**RECORD EXCERPTS**
──────

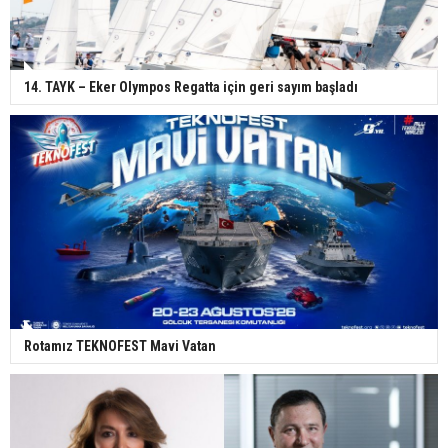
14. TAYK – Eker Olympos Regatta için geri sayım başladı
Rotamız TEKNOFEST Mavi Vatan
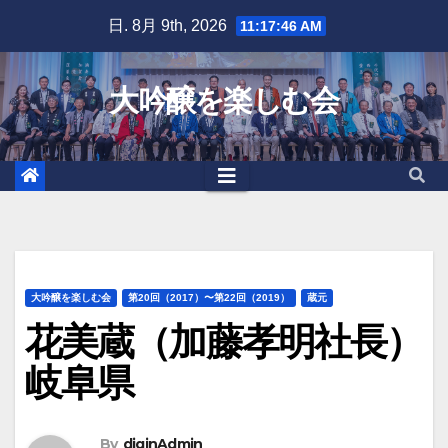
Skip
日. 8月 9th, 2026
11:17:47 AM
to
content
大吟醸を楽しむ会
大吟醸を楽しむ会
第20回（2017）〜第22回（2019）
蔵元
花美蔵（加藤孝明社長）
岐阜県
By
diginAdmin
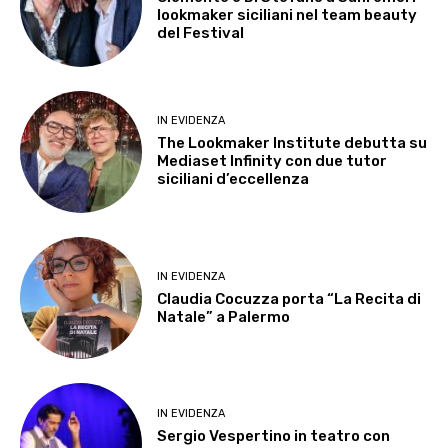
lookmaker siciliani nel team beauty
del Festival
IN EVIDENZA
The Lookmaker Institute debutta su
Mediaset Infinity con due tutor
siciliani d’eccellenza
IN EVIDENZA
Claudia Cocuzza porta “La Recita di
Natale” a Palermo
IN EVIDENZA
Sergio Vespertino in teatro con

──────

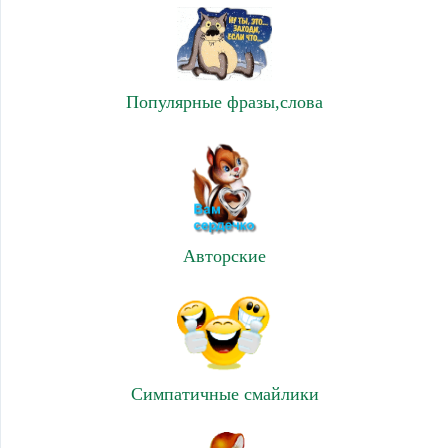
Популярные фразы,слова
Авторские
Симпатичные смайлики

──────

**WHAT YOU NEED TO DO**
Find the line with "14. TAYK – Eker" in the entries above. Set down exactly every line from it up to and including the line with "Sergio Vespertino in teatro con", images excluded.

**RESULT FOR THIS EXERCISE**
14. TAYK – Eker Olympos Regatta için geri sayım başladı
Rotamız TEKNOFEST Mavi Vatan
Skip
日. 8月 9th, 2026
11:17:47 AM
to
content
大吟醸を楽しむ会
大吟醸を楽しむ会
第20回（2017）〜第22回（2019）
蔵元
花美蔵（加藤孝明社長）
岐阜県
By
diginAdmin
lookmaker siciliani nel team beauty
del Festival
IN EVIDENZA
The Lookmaker Institute debutta su
Mediaset Infinity con due tutor
siciliani d’eccellenza
IN EVIDENZA
Claudia Cocuzza porta “La Recita di
Natale” a Palermo
IN EVIDENZA
Sergio Vespertino in teatro con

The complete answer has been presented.